# Financas online



## grandwazoo (Apr 12, 2011)

I just tried registering on the Financas portal. It seemed to go ok, accepted my NIF and UK address (which is what it says on my paper document as well) but it's not obvious what to do next... I expected a password in the post in a week or so, but instead I got an SMS to my phone with a code. What am I supposed to do with it - there's nowhere obvious to enter it on the screen?


----------



## canoeman (Mar 3, 2011)

On this page https://www.portaldasfinancas.gov.pt/pt/home.action

Enter your NIF number at top right Nº IDENTIFICAÇÃO FISCAL
code in box SENHA
see if that works, not heard of SMS before, if it does you can then change password, if you want e-mail *post* then you also have to register for CTT electronic mail.


----------



## grandwazoo (Apr 12, 2011)

canoeman said:


> On this page https://www.portaldasfinancas.gov.pt/pt/home.action
> 
> Enter your NIF number at top right Nº IDENTIFICAÇÃO FISCAL
> code in box SENHA
> see if that works, not heard of SMS before, if it does you can then change password, if you want e-mail *post* then you also have to register for CTT electronic mail.


Think I can answer my own question, because I've now also received a code by email as well (with rather more verbose instructions!).

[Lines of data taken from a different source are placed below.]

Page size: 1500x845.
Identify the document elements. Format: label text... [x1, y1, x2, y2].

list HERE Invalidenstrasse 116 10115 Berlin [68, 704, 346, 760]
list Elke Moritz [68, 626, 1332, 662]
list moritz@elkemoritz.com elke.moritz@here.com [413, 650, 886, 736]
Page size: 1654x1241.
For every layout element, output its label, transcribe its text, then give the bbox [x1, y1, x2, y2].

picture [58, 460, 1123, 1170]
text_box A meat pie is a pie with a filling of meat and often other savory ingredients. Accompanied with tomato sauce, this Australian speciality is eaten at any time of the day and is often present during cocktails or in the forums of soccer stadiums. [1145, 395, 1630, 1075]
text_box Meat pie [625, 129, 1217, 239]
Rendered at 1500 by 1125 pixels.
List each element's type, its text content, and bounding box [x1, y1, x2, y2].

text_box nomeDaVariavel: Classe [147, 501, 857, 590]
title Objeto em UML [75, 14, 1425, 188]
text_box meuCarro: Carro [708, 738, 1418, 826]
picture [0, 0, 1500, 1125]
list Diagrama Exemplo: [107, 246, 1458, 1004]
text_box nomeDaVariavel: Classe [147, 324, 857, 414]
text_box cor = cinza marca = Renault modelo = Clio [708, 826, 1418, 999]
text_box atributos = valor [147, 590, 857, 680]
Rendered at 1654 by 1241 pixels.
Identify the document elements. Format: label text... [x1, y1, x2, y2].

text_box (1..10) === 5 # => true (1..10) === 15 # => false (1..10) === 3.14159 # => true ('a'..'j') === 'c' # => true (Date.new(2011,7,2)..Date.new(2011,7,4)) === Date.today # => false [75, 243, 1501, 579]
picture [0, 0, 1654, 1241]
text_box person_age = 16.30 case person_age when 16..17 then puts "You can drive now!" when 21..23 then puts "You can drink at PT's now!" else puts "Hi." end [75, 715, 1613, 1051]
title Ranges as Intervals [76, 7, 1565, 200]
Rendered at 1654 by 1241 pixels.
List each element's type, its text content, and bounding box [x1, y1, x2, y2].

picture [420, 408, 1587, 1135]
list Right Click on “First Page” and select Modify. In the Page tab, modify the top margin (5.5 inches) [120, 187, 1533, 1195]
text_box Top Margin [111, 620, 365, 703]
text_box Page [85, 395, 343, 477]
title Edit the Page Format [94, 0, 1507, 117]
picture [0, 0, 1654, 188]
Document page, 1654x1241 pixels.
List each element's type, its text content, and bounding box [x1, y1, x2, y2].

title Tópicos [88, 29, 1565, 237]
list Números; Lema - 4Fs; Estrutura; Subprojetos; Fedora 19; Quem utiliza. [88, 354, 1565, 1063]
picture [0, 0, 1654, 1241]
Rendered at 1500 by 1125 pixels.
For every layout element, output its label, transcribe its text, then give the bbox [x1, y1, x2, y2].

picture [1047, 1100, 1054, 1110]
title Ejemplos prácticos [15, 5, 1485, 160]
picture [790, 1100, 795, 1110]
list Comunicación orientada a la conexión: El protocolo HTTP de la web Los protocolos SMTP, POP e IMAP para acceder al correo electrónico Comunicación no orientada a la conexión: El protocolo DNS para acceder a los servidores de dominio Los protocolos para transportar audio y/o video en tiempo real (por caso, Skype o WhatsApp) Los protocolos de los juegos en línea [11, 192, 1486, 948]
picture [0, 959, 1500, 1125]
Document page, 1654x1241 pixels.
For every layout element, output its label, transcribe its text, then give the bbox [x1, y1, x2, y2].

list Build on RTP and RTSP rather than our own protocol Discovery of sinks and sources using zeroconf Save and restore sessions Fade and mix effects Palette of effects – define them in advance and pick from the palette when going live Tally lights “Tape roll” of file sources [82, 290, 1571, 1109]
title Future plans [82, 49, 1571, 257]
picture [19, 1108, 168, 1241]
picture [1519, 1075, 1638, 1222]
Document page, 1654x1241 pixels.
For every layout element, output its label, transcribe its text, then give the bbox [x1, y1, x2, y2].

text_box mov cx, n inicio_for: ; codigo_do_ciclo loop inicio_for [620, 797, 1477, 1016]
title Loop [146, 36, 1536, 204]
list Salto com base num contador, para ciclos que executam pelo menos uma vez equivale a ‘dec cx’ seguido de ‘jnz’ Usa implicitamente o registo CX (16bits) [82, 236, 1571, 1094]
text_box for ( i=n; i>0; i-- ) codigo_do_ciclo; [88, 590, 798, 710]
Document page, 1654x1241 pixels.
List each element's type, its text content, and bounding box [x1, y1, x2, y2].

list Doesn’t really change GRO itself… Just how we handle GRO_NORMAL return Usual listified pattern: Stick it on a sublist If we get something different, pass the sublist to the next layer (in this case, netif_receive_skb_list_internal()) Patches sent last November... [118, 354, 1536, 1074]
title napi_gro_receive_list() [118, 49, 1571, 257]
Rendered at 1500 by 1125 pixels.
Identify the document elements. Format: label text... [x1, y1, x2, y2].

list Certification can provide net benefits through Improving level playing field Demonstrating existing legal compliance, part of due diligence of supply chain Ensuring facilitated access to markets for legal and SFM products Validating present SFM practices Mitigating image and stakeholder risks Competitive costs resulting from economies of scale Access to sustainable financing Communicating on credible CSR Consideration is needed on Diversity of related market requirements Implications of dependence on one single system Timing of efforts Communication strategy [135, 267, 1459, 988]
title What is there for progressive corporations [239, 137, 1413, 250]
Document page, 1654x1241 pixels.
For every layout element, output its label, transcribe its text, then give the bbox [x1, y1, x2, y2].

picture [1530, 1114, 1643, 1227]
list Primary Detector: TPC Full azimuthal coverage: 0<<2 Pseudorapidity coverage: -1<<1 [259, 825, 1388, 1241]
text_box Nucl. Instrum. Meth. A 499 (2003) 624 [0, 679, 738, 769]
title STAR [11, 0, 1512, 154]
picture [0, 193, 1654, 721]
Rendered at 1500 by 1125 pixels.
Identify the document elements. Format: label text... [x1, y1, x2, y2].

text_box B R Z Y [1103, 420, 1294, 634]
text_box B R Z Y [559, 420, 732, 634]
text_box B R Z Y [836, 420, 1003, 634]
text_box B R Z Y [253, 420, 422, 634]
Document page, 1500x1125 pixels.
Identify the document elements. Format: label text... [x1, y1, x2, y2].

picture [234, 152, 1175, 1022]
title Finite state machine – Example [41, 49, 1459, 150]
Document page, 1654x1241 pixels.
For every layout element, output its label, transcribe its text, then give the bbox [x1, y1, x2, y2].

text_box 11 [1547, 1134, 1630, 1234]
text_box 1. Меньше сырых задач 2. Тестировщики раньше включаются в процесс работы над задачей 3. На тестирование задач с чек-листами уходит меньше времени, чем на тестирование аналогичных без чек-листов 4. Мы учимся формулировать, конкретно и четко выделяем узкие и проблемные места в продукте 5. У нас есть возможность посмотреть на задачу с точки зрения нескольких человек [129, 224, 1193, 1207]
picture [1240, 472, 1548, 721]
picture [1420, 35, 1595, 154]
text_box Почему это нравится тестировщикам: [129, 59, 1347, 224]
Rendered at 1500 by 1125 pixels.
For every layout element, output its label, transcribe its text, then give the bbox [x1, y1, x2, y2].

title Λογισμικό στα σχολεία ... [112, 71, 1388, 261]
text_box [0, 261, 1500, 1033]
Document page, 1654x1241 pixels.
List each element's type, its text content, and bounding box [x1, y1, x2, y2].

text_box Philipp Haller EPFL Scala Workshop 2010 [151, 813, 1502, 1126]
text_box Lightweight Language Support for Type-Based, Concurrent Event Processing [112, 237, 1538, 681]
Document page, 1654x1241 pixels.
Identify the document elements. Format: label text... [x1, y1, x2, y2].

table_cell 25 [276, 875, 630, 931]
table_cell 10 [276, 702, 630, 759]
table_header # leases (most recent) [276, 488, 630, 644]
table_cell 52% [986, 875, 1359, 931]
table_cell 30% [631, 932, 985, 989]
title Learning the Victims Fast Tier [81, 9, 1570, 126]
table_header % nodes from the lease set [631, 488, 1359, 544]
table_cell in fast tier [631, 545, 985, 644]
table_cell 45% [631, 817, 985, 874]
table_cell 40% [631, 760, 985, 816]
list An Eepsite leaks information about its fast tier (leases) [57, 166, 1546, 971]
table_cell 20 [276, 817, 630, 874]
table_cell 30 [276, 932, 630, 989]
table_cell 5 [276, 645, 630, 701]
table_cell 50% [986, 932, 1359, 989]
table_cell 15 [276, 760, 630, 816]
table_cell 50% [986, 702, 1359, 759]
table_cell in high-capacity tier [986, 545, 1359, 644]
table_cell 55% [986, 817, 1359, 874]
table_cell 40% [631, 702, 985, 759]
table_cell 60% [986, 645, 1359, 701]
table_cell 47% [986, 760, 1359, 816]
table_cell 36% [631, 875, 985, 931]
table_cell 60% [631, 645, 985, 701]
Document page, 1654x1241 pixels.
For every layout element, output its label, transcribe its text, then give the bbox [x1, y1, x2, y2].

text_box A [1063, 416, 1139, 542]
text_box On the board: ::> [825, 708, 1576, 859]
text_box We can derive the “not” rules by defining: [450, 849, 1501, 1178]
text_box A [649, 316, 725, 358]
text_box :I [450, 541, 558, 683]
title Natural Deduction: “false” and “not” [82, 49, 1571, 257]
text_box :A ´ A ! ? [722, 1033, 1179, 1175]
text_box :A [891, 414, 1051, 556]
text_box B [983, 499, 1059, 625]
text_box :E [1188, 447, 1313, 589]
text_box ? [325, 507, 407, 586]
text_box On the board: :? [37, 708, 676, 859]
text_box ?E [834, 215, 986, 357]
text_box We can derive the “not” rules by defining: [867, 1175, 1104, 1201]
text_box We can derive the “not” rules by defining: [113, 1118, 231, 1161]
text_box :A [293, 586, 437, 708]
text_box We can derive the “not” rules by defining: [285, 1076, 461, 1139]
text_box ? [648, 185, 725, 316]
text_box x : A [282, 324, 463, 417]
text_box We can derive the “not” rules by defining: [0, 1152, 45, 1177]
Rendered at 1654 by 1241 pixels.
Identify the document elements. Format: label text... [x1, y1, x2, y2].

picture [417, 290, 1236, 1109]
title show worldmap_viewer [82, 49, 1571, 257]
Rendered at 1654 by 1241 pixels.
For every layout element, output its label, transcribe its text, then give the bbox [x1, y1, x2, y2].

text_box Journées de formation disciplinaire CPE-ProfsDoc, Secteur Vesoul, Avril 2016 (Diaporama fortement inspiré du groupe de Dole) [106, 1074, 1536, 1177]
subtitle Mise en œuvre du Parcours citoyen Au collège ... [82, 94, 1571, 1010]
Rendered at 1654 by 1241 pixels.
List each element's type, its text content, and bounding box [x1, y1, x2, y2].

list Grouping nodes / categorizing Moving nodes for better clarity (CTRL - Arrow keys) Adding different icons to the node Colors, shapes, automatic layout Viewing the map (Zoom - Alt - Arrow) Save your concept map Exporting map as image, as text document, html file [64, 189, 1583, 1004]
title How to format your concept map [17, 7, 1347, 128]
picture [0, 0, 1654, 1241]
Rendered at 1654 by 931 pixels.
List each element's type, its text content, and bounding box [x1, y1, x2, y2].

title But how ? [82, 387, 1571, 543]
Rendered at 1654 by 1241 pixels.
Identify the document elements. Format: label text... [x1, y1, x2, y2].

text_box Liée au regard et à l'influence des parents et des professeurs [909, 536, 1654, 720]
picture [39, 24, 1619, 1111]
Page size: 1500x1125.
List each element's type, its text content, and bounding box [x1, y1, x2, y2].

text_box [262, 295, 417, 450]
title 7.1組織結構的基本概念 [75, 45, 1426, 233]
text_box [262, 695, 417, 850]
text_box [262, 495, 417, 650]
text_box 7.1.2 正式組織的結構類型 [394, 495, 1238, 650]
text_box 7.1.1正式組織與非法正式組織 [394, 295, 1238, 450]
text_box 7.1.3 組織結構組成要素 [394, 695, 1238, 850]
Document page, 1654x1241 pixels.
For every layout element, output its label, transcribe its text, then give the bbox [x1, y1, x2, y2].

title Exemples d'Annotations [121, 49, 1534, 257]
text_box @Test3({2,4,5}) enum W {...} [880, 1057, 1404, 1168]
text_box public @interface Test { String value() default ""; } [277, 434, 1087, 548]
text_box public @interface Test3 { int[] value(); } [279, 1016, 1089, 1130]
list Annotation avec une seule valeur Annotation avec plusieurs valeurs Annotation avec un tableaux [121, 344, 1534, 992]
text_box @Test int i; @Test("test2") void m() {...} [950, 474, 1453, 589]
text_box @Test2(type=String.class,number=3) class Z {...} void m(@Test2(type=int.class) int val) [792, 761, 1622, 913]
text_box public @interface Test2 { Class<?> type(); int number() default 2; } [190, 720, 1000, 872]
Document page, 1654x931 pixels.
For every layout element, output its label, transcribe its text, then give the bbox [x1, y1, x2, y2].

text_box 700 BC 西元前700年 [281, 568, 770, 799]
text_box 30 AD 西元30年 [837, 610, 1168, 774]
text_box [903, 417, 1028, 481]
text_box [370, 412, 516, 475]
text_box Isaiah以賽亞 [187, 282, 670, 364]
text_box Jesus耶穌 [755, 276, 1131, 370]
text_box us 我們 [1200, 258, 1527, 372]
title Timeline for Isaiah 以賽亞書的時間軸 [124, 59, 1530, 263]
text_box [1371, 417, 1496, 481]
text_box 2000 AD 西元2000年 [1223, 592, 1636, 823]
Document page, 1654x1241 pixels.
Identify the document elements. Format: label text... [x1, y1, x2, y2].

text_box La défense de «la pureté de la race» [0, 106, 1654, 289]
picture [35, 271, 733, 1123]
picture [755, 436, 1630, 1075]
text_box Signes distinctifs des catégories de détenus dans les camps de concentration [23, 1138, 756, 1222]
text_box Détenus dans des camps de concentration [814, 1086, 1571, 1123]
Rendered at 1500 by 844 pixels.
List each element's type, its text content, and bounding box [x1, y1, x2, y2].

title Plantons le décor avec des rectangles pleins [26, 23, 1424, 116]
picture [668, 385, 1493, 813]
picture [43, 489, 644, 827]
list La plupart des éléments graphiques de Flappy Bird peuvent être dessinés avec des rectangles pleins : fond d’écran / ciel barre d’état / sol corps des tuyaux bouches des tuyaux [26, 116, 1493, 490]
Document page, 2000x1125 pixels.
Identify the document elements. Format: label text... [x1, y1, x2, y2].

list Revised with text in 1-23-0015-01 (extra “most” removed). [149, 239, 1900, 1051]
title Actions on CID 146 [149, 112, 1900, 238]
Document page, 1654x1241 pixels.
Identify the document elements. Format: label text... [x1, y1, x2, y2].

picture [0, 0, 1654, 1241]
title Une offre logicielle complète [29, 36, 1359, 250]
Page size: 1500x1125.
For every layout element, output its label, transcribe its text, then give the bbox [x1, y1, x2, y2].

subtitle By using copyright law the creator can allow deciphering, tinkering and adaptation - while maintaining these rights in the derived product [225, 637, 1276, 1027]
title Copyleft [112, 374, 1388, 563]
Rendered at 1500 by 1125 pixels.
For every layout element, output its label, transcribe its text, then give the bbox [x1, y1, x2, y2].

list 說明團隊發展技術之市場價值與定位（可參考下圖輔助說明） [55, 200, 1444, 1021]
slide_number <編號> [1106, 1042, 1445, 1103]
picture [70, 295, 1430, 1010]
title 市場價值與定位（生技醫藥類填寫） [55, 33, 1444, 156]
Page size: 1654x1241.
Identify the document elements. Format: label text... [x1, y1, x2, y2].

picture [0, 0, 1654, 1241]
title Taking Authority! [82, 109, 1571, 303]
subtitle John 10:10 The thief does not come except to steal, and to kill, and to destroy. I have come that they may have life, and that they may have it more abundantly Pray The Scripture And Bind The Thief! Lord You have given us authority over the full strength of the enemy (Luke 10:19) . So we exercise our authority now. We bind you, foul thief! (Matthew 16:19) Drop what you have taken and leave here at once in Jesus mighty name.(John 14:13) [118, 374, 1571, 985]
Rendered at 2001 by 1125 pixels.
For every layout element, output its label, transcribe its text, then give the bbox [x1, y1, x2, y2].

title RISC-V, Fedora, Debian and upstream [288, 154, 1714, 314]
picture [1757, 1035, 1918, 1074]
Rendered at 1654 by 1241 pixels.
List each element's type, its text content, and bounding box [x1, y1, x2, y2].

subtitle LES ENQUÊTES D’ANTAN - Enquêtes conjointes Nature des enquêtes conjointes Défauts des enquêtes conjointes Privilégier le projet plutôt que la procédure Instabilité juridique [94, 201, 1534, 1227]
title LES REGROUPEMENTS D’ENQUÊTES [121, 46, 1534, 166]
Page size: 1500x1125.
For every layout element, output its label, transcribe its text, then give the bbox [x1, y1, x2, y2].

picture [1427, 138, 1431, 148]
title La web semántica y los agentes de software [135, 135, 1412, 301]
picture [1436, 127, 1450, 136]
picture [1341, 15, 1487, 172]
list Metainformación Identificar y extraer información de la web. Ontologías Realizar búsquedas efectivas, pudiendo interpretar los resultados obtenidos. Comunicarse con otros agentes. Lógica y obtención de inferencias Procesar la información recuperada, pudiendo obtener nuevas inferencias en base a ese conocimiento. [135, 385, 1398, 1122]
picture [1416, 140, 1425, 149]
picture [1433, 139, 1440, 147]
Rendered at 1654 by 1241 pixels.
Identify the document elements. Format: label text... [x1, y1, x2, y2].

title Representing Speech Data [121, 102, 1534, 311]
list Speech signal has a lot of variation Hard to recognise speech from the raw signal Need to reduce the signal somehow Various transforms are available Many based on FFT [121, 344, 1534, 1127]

It seems I have to wait for my password in the post, then use these supplied codes to validate my phone number and email address.


----------



## canoeman (Mar 3, 2011)

Are you in UK? because that's where post will go if that's the address used. If not get someone to open for you, text code (case sensitive) verify then change code.


----------



## grandwazoo (Apr 12, 2011)

No, but will be next week


----------